[[ Data extracts open ]]

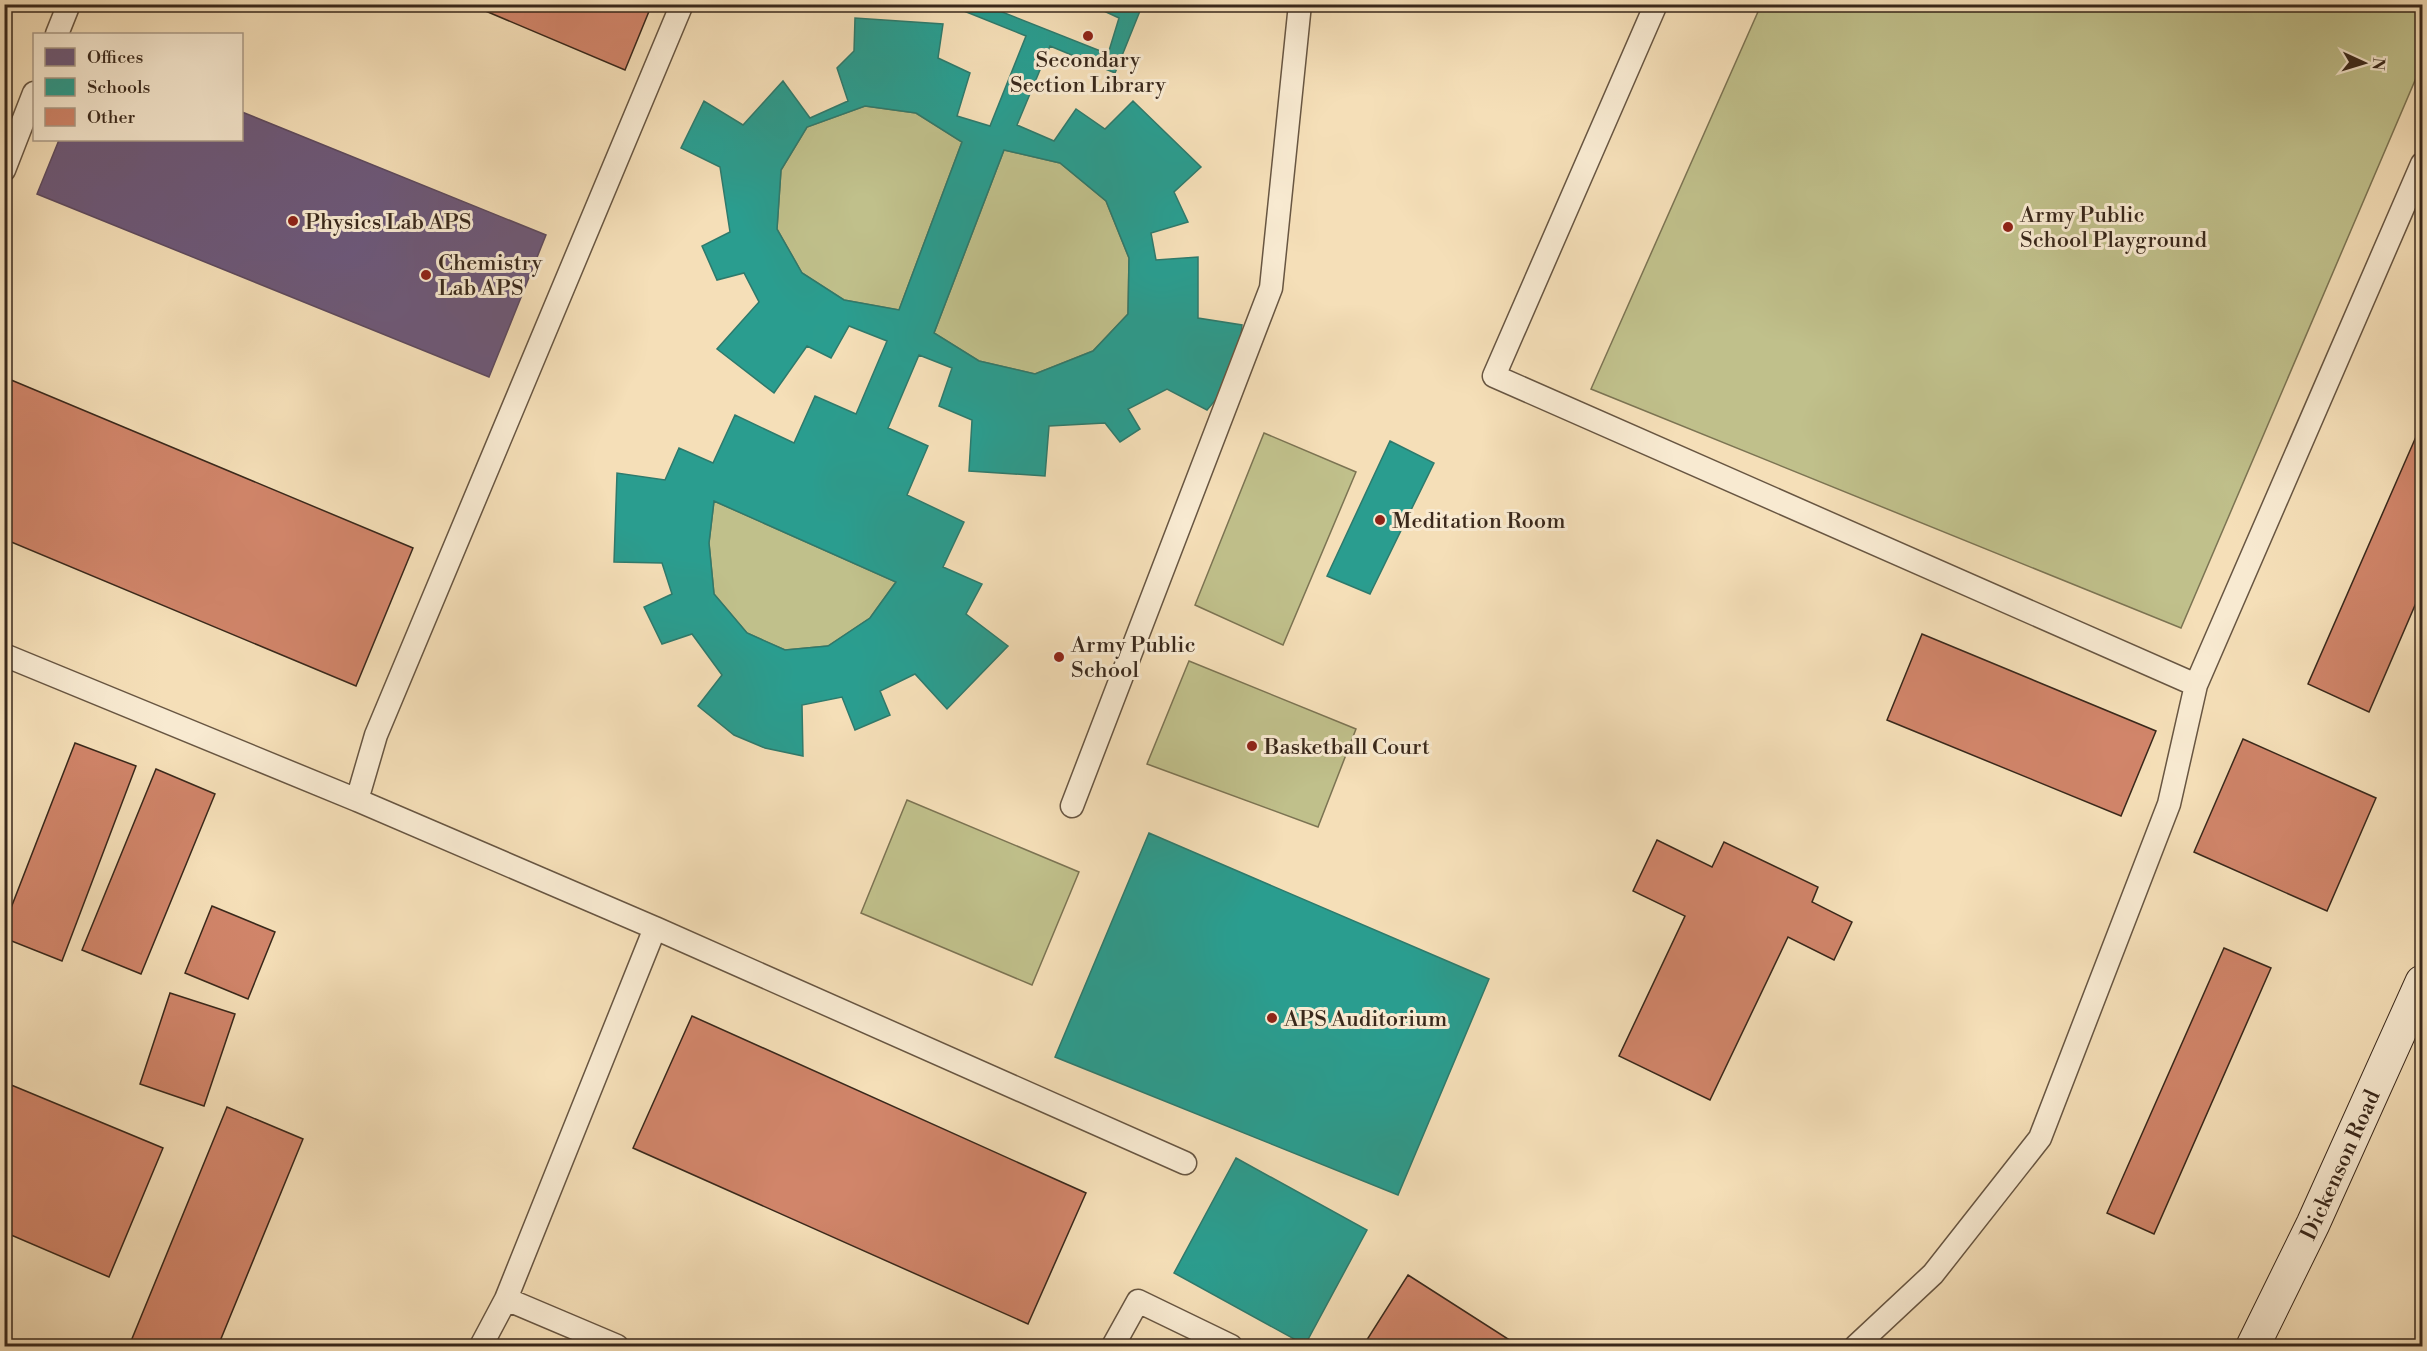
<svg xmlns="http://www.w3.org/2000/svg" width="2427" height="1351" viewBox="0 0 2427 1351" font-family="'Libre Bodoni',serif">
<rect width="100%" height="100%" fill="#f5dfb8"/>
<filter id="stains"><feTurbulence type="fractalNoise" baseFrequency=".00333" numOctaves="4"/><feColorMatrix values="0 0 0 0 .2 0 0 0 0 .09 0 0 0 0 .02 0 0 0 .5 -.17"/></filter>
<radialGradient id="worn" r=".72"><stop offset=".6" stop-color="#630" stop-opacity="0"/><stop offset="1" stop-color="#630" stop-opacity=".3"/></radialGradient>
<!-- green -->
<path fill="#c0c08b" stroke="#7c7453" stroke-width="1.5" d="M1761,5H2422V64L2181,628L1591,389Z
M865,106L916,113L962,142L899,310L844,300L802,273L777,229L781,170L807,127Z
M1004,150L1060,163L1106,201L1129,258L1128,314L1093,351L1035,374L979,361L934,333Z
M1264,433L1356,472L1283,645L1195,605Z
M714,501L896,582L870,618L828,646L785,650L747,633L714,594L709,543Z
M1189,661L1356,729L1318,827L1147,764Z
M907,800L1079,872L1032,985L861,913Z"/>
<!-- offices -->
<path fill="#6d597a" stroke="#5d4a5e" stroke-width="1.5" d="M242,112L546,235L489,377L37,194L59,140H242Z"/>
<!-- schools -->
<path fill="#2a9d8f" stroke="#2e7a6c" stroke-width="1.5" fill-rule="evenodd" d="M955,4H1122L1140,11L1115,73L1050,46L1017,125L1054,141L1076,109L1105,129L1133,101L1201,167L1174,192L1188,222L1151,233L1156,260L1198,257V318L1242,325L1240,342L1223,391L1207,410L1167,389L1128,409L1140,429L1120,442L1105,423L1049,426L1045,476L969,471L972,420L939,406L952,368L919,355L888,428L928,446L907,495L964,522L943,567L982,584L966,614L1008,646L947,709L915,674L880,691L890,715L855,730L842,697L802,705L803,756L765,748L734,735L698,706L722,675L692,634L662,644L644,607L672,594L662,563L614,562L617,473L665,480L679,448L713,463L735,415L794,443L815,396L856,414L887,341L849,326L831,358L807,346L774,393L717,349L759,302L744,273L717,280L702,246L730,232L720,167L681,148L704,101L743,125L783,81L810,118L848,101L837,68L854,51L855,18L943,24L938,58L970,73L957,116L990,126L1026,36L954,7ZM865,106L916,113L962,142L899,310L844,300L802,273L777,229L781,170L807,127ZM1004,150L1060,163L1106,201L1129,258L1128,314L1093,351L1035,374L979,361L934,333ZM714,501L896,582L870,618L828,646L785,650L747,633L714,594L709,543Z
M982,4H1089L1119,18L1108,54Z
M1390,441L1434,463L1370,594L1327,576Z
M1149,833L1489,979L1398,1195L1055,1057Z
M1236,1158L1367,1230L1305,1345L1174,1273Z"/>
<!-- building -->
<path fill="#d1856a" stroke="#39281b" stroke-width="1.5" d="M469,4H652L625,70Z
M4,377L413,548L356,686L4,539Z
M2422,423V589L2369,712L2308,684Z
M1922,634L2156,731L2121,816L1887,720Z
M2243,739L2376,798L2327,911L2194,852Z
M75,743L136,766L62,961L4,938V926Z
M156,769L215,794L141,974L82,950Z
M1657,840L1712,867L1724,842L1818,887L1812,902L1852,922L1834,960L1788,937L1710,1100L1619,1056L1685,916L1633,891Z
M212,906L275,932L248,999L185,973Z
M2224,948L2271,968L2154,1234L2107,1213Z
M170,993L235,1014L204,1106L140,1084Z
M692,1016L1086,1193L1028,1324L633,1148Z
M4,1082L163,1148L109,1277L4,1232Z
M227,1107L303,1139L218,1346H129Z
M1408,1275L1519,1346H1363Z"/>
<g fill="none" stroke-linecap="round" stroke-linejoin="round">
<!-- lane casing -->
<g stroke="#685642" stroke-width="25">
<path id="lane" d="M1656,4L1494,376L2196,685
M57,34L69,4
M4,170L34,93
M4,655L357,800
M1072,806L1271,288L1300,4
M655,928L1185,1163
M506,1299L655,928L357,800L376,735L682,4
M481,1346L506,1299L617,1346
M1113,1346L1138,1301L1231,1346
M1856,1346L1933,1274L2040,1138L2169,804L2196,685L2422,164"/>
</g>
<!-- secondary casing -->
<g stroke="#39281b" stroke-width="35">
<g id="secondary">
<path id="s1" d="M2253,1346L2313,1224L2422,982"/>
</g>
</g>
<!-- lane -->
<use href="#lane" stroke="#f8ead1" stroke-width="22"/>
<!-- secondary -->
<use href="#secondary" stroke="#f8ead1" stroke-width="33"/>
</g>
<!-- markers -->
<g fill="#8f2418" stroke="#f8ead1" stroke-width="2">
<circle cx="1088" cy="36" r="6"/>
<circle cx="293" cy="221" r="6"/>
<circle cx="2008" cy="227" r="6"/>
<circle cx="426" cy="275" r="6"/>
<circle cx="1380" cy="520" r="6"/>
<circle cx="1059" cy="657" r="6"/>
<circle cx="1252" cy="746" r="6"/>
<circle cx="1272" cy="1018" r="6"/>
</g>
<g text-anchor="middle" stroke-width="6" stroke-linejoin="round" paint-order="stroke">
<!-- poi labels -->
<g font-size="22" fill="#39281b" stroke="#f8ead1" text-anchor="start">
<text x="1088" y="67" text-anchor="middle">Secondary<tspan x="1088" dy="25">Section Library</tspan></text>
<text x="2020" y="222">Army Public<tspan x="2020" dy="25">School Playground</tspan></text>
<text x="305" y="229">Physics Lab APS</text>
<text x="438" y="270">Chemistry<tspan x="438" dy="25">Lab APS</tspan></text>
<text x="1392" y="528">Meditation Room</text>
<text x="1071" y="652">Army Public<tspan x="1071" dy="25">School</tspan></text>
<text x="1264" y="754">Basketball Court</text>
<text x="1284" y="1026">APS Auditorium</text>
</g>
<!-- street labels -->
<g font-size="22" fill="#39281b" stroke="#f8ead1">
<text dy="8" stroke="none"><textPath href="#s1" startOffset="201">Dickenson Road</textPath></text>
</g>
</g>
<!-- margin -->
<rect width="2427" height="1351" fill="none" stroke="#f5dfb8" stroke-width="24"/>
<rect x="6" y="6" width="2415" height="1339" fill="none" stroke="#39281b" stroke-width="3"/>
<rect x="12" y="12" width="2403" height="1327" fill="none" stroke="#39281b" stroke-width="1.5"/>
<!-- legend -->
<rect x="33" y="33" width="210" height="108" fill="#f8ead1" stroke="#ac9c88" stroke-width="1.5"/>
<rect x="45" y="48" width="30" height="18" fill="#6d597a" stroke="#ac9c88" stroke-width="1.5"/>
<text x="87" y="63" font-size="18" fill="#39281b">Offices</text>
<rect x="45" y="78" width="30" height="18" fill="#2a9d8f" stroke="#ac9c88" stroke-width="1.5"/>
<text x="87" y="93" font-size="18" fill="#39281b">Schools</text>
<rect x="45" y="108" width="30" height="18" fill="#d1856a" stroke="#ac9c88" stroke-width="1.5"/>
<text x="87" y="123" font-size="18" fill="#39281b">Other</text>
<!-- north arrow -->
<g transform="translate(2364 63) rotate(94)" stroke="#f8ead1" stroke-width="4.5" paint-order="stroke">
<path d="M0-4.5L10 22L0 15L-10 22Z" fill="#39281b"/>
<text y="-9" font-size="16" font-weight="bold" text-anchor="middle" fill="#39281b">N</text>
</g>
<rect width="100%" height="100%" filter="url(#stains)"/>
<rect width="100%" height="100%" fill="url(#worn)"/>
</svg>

[[ Data extracts closed ]]

_Task prompt_
Exclude all images and restate the records above word for word.

_Answer space_
<svg xmlns="http://www.w3.org/2000/svg" width="2427" height="1351" viewBox="0 0 2427 1351" font-family="'Libre Bodoni',serif">
<rect width="100%" height="100%" fill="#f5dfb8"/>
<filter id="stains"><feTurbulence type="fractalNoise" baseFrequency=".00333" numOctaves="4"/><feColorMatrix values="0 0 0 0 .2 0 0 0 0 .09 0 0 0 0 .02 0 0 0 .5 -.17"/></filter>
<radialGradient id="worn" r=".72"><stop offset=".6" stop-color="#630" stop-opacity="0"/><stop offset="1" stop-color="#630" stop-opacity=".3"/></radialGradient>
<!-- green -->
<path fill="#c0c08b" stroke="#7c7453" stroke-width="1.5" d="M1761,5H2422V64L2181,628L1591,389Z
M865,106L916,113L962,142L899,310L844,300L802,273L777,229L781,170L807,127Z
M1004,150L1060,163L1106,201L1129,258L1128,314L1093,351L1035,374L979,361L934,333Z
M1264,433L1356,472L1283,645L1195,605Z
M714,501L896,582L870,618L828,646L785,650L747,633L714,594L709,543Z
M1189,661L1356,729L1318,827L1147,764Z
M907,800L1079,872L1032,985L861,913Z"/>
<!-- offices -->
<path fill="#6d597a" stroke="#5d4a5e" stroke-width="1.5" d="M242,112L546,235L489,377L37,194L59,140H242Z"/>
<!-- schools -->
<path fill="#2a9d8f" stroke="#2e7a6c" stroke-width="1.5" fill-rule="evenodd" d="M955,4H1122L1140,11L1115,73L1050,46L1017,125L1054,141L1076,109L1105,129L1133,101L1201,167L1174,192L1188,222L1151,233L1156,260L1198,257V318L1242,325L1240,342L1223,391L1207,410L1167,389L1128,409L1140,429L1120,442L1105,423L1049,426L1045,476L969,471L972,420L939,406L952,368L919,355L888,428L928,446L907,495L964,522L943,567L982,584L966,614L1008,646L947,709L915,674L880,691L890,715L855,730L842,697L802,705L803,756L765,748L734,735L698,706L722,675L692,634L662,644L644,607L672,594L662,563L614,562L617,473L665,480L679,448L713,463L735,415L794,443L815,396L856,414L887,341L849,326L831,358L807,346L774,393L717,349L759,302L744,273L717,280L702,246L730,232L720,167L681,148L704,101L743,125L783,81L810,118L848,101L837,68L854,51L855,18L943,24L938,58L970,73L957,116L990,126L1026,36L954,7ZM865,106L916,113L962,142L899,310L844,300L802,273L777,229L781,170L807,127ZM1004,150L1060,163L1106,201L1129,258L1128,314L1093,351L1035,374L979,361L934,333ZM714,501L896,582L870,618L828,646L785,650L747,633L714,594L709,543Z
M982,4H1089L1119,18L1108,54Z
M1390,441L1434,463L1370,594L1327,576Z
M1149,833L1489,979L1398,1195L1055,1057Z
M1236,1158L1367,1230L1305,1345L1174,1273Z"/>
<!-- building -->
<path fill="#d1856a" stroke="#39281b" stroke-width="1.5" d="M469,4H652L625,70Z
M4,377L413,548L356,686L4,539Z
M2422,423V589L2369,712L2308,684Z
M1922,634L2156,731L2121,816L1887,720Z
M2243,739L2376,798L2327,911L2194,852Z
M75,743L136,766L62,961L4,938V926Z
M156,769L215,794L141,974L82,950Z
M1657,840L1712,867L1724,842L1818,887L1812,902L1852,922L1834,960L1788,937L1710,1100L1619,1056L1685,916L1633,891Z
M212,906L275,932L248,999L185,973Z
M2224,948L2271,968L2154,1234L2107,1213Z
M170,993L235,1014L204,1106L140,1084Z
M692,1016L1086,1193L1028,1324L633,1148Z
M4,1082L163,1148L109,1277L4,1232Z
M227,1107L303,1139L218,1346H129Z
M1408,1275L1519,1346H1363Z"/>
<g fill="none" stroke-linecap="round" stroke-linejoin="round">
<!-- lane casing -->
<g stroke="#685642" stroke-width="25">
<path id="lane" d="M1656,4L1494,376L2196,685
M57,34L69,4
M4,170L34,93
M4,655L357,800
M1072,806L1271,288L1300,4
M655,928L1185,1163
M506,1299L655,928L357,800L376,735L682,4
M481,1346L506,1299L617,1346
M1113,1346L1138,1301L1231,1346
M1856,1346L1933,1274L2040,1138L2169,804L2196,685L2422,164"/>
</g>
<!-- secondary casing -->
<g stroke="#39281b" stroke-width="35">
<g id="secondary">
<path id="s1" d="M2253,1346L2313,1224L2422,982"/>
</g>
</g>
<!-- lane -->
<use href="#lane" stroke="#f8ead1" stroke-width="22"/>
<!-- secondary -->
<use href="#secondary" stroke="#f8ead1" stroke-width="33"/>
</g>
<!-- markers -->
<g fill="#8f2418" stroke="#f8ead1" stroke-width="2">
<circle cx="1088" cy="36" r="6"/>
<circle cx="293" cy="221" r="6"/>
<circle cx="2008" cy="227" r="6"/>
<circle cx="426" cy="275" r="6"/>
<circle cx="1380" cy="520" r="6"/>
<circle cx="1059" cy="657" r="6"/>
<circle cx="1252" cy="746" r="6"/>
<circle cx="1272" cy="1018" r="6"/>
</g>
<g text-anchor="middle" stroke-width="6" stroke-linejoin="round" paint-order="stroke">
<!-- poi labels -->
<g font-size="22" fill="#39281b" stroke="#f8ead1" text-anchor="start">
<text x="1088" y="67" text-anchor="middle">Secondary<tspan x="1088" dy="25">Section Library</tspan></text>
<text x="2020" y="222">Army Public<tspan x="2020" dy="25">School Playground</tspan></text>
<text x="305" y="229">Physics Lab APS</text>
<text x="438" y="270">Chemistry<tspan x="438" dy="25">Lab APS</tspan></text>
<text x="1392" y="528">Meditation Room</text>
<text x="1071" y="652">Army Public<tspan x="1071" dy="25">School</tspan></text>
<text x="1264" y="754">Basketball Court</text>
<text x="1284" y="1026">APS Auditorium</text>
</g>
<!-- street labels -->
<g font-size="22" fill="#39281b" stroke="#f8ead1">
<text dy="8" stroke="none"><textPath href="#s1" startOffset="201">Dickenson Road</textPath></text>
</g>
</g>
<!-- margin -->
<rect width="2427" height="1351" fill="none" stroke="#f5dfb8" stroke-width="24"/>
<rect x="6" y="6" width="2415" height="1339" fill="none" stroke="#39281b" stroke-width="3"/>
<rect x="12" y="12" width="2403" height="1327" fill="none" stroke="#39281b" stroke-width="1.5"/>
<!-- legend -->
<rect x="33" y="33" width="210" height="108" fill="#f8ead1" stroke="#ac9c88" stroke-width="1.5"/>
<rect x="45" y="48" width="30" height="18" fill="#6d597a" stroke="#ac9c88" stroke-width="1.5"/>
<text x="87" y="63" font-size="18" fill="#39281b">Offices</text>
<rect x="45" y="78" width="30" height="18" fill="#2a9d8f" stroke="#ac9c88" stroke-width="1.5"/>
<text x="87" y="93" font-size="18" fill="#39281b">Schools</text>
<rect x="45" y="108" width="30" height="18" fill="#d1856a" stroke="#ac9c88" stroke-width="1.5"/>
<text x="87" y="123" font-size="18" fill="#39281b">Other</text>
<!-- north arrow -->
<g transform="translate(2364 63) rotate(94)" stroke="#f8ead1" stroke-width="4.5" paint-order="stroke">
<path d="M0-4.5L10 22L0 15L-10 22Z" fill="#39281b"/>
<text y="-9" font-size="16" font-weight="bold" text-anchor="middle" fill="#39281b">N</text>
</g>
<rect width="100%" height="100%" filter="url(#stains)"/>
<rect width="100%" height="100%" fill="url(#worn)"/>
</svg>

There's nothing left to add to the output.